The impact of pub rock was strategic rather than musical, as the documentary implicitly illustrated. The pub rock managers persuaded countless London pub landlords to rent out their backrooms as music venues, so that the ever-evolving Londoner got used to going out to see bands live that otherwise they wouldn’t have known existed. The only bands that transcended the pedestrian predictability of many of these rock'n'roll nostalgists were Kilburn & the Highroads, Dr Feelgood and fellow Canvey Island rockers Eddie & the Hotrods. The rest were - if not despised by the punks - certainly seen as irrelevant, which is arguably just as damning.
So, what of glam rock then? Well, we got a glimpse of that recently discovered footage of Bowie doing “The Jean Genie” on Top of the Pops (see video below), and Adam Ant saying, “There would have been no punk rock without glam”, but that was about it. Yet the punk generation were in their early to late teens when Bowie and Bolan first thrust their sexual ambiguity into the faces of the British public. Surely this made it almost inevitable that those who delighted in the affront would in turn want to shock or disconcert once they’d got hold of their first guitar. But long hair had been done, 20-minute guitar solos had been done, and sex had been done. So what was left? Pantomime anger and slapstick nihilism.
Returning to cultural revisionism for a moment, Strange’s touchingly romantic notion of a baton of protest being handed on, because the first Sex Pistols gig occurred just a couple of months after America’s surrender in Vietnam, verged on parody: if history isn’t made then make up history. But who could blame him for joining in the game? Documentaries like this are a licence to self-aggrandise - even for those who were on the periphery of what's being retrospectively spot-lit. And of course you could almost hear the director lapping it up.
Talking of America, here was the other curious hole in this programme. American rock was a huge influence on this first generation of UK punks, yet there was no mention of Iggy Pop, The Flaming Groovies, Alice Cooper or even The Ramones (pictured). The first UK punk rock single, The Damned’s “New Rose”, was absolutely steeped in The Ramones - I’d even go as far as to suggest this record wouldn’t have existed without The Ramones' first album as a template. But then up pops the producer of “New Rose”, Nick Lowe (one of the aforementioned pub rockers keeping up with the times), to call the record “startlingly original”. What? Did he really just say that? Surely such nonsense could have been balanced with a clip of The Ramones going through their almost identical paces on just about every one of their songs. Ramones was released in April of 1976, “New Rose” came out in September. And The Ramones had been knocking out fuzzy, wall-of-noise, two-minute dumb-ass speed rock since 1974.

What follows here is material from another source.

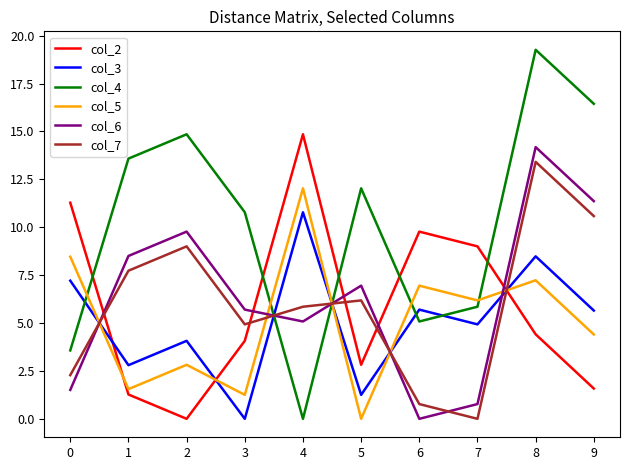

True or false: col_5 has a value of 0.0 at 5.

True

OK, so this was Punk Britannia not Punk: A Proper Objective History. But would a smidgen of international context really have damaged our oh-so-delicate British pride, even in this bunting-festooned Diamond Olympic Jubilee of a year? On the plus side, a cast list which also included John Lydon, Billy Idol, Paul Weller, the great Wilko Johnson and a disconcertingly Thatcher-esque Caroline Coon at least made the hour pass quickly. Perhaps parts two and three will edge a little nearer to some kind of truth.